What you need to do
Show every line in the data below that contains the string "target".

------ Data for processing

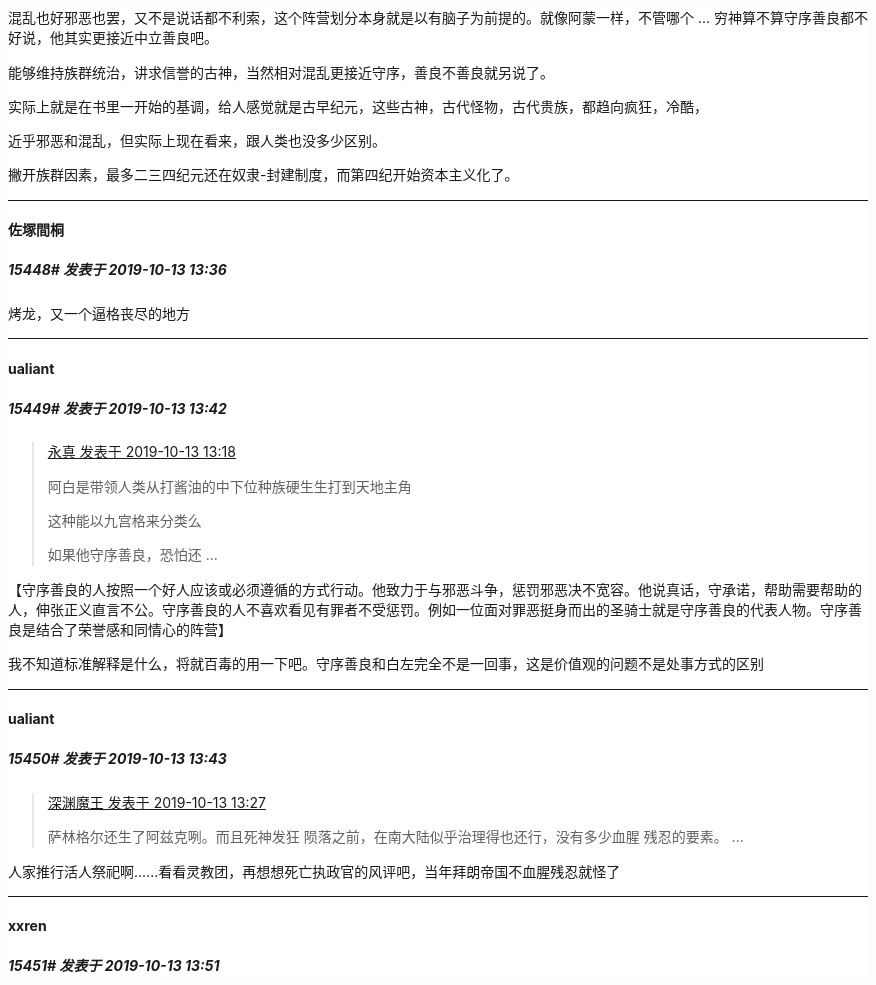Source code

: 混乱也好邪恶也罢，又不是说话都不利索，这个阵营划分本身就是以有脑子为前提的。就像阿蒙一样，不管哪个 ...</blockquote>
穷神算不算守序善良都不好说，他其实更接近中立善良吧。

能够维持族群统治，讲求信誉的古神，当然相对混乱更接近守序，善良不善良就另说了。


实际上就是在书里一开始的基调，给人感觉就是古早纪元，这些古神，古代怪物，古代贵族，都趋向疯狂，冷酷，

近乎邪恶和混乱，但实际上现在看来，跟人类也没多少区别。

撇开族群因素，最多二三四纪元还在奴隶-封建制度，而第四纪开始资本主义化了。


-----

####  佐塚間桐  
##### 15448#       发表于 2019-10-13 13:36


烤龙，又一个逼格丧尽的地方


-----

####  ualiant  
##### 15449#       发表于 2019-10-13 13:42


<blockquote><a href="httphttps://bbs.saraba1st.com/2b/forum.php?mod=redirect&amp;goto=findpost&amp;pid=45201826&amp;ptid=1595632" target="_blank">永真 发表于 2019-10-13 13:18</a>

阿白是带领人类从打酱油的中下位种族硬生生打到天地主角

这种能以九宫格来分类么

如果他守序善良，恐怕还 ...</blockquote>
【守序善良的人按照一个好人应该或必须遵循的方式行动。他致力于与邪恶斗争，惩罚邪恶决不宽容。他说真话，守承诺，帮助需要帮助的人，伸张正义直言不公。守序善良的人不喜欢看见有罪者不受惩罚。例如一位面对罪恶挺身而出的圣骑士就是守序善良的代表人物。守序善良是结合了荣誉感和同情心的阵营】


我不知道标准解释是什么，将就百毒的用一下吧。守序善良和白左完全不是一回事，这是价值观的问题不是处事方式的区别


-----

####  ualiant  
##### 15450#       发表于 2019-10-13 13:43


<blockquote><a href="httphttps://bbs.saraba1st.com/2b/forum.php?mod=redirect&amp;goto=findpost&amp;pid=45201873&amp;ptid=1595632" target="_blank">深渊魔王 发表于 2019-10-13 13:27</a>

萨林格尔还生了阿兹克咧。而且死神发狂 陨落之前，在南大陆似乎治理得也还行，没有多少血腥 残忍的要素。 ...</blockquote>
人家推行活人祭祀啊......看看灵教团，再想想死亡执政官的风评吧，当年拜朗帝国不血腥残忍就怪了


-----

####  xxren  
##### 15451#       发表于 2019-10-13 13:51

------------

Answer box
<blockquote><a href="httphttps://bbs.saraba1st.com/2b/forum.php?mod=redirect&amp;goto=findpost&amp;pid=45201826&amp;ptid=1595632" target="_blank">永真 发表于 2019-10-13 13:18</a>
<blockquote><a href="httphttps://bbs.saraba1st.com/2b/forum.php?mod=redirect&amp;goto=findpost&amp;pid=45201873&amp;ptid=1595632" target="_blank">深渊魔王 发表于 2019-10-13 13:27</a>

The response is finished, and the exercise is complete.